🤖 AI Summary
Feature selection remains challenging in data-scarce or privacy-sensitive settings where raw data are inaccessible and only feature names and task descriptions are available.
Method: We propose LLM-Select, a zero-shot feature selection framework that leverages large language models (e.g., GPT-4) without exposing any training samples or raw data. It employs multi-mechanism prompting and numerical importance scoring to rank features based solely on semantic cues.

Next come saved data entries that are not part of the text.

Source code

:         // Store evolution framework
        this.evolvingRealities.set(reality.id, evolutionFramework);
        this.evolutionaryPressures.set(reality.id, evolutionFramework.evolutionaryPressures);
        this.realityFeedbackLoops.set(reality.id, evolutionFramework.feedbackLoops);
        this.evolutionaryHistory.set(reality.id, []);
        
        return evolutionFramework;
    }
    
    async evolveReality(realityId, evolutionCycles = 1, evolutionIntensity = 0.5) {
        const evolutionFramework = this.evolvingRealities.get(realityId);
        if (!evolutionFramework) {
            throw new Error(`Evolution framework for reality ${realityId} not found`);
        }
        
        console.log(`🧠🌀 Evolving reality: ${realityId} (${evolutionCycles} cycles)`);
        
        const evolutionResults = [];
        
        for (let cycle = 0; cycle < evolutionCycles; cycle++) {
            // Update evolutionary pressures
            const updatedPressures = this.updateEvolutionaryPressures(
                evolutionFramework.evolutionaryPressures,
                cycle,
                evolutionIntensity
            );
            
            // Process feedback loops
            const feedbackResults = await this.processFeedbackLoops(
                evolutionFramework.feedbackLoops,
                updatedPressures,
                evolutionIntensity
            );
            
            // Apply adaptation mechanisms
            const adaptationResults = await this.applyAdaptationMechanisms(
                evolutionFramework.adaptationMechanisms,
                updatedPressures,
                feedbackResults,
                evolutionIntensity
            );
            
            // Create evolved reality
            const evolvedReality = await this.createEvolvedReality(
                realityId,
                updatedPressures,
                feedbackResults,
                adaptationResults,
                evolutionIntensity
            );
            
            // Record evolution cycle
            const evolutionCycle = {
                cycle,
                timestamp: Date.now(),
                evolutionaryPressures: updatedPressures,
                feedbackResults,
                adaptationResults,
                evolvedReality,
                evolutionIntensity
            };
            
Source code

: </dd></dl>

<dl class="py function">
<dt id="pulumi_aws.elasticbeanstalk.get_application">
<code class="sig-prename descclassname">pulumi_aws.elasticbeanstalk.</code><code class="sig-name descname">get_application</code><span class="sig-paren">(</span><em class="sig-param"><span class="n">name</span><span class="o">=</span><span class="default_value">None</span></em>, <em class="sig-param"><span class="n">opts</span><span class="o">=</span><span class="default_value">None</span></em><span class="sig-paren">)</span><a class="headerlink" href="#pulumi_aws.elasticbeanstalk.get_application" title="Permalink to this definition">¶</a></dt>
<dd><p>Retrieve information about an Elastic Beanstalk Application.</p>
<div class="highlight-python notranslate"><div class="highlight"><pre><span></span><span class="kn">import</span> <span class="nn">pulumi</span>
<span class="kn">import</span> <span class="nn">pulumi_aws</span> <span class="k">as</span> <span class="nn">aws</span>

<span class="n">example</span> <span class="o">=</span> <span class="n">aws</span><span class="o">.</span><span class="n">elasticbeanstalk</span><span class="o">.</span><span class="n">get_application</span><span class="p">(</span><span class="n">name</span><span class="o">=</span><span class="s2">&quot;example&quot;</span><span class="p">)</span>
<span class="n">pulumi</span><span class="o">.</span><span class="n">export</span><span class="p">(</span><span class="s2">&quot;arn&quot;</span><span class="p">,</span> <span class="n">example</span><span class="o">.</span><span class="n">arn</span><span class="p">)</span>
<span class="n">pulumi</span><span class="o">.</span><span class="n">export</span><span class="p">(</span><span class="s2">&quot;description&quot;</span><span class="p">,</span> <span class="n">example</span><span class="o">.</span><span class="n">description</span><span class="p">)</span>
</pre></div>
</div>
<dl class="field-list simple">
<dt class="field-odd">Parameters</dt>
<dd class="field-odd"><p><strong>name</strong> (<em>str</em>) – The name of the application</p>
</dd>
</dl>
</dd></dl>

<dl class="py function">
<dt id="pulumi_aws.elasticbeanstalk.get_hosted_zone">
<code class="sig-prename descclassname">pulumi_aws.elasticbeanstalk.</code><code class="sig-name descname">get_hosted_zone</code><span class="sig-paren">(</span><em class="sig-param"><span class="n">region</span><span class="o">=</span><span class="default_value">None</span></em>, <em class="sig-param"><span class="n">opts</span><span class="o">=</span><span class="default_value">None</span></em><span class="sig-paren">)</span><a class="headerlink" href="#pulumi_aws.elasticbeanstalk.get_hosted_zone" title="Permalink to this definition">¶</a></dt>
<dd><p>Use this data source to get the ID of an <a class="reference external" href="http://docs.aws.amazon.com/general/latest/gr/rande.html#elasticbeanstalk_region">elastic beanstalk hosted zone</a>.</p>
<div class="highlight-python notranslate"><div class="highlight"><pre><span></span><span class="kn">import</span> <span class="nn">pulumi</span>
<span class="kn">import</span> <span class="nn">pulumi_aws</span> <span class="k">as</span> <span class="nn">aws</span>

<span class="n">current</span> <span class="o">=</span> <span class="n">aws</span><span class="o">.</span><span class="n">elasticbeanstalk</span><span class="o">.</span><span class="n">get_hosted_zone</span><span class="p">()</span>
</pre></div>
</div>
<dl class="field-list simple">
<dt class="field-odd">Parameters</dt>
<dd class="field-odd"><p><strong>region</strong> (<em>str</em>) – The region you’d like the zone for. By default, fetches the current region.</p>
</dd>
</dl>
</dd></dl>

Contribution/Results: To our knowledge, this is the first empirical demonstration that LLMs can identify highly predictive features—without training data or data exposure—achieving performance on par with or surpassing traditional methods like LASSO. LLM-Select enables prior-to-data-collection feature prioritization and demonstrates strong generalization across diverse domains and tasks. Extensive evaluation on real-world datasets confirms its effectiveness and robustness in downstream prediction tasks, establishing a novel paradigm for privacy-preserving and data-efficient feature engineering.
📝 Abstract
In this paper, we demonstrate a surprising capability of large language models (LLMs): given only input feature names and a description of a prediction task, they are capable of selecting the most predictive features, with performance rivaling the standard tools of data science. Remarkably, these models exhibit this capacity across various query mechanisms. For example, we zero-shot prompt an LLM to output a numerical importance score for a feature (e.g.,"blood pressure") in predicting an outcome of interest (e.g.,"heart failure"), with no additional context. In particular, we find that the latest models, such as GPT-4, can consistently identify the most predictive features regardless of the query mechanism and across various prompting strategies. We illustrate these findings through extensive experiments on real-world data, where we show that LLM-based feature selection consistently achieves strong performance competitive with data-driven methods such as the LASSO, despite never having looked at the downstream training data. Our findings suggest that LLMs may be useful not only for selecting the best features for training but also for deciding which features to collect in the first place. This could benefit practitioners in domains like healthcare and the social sciences, where collecting high-quality data comes at a high cost.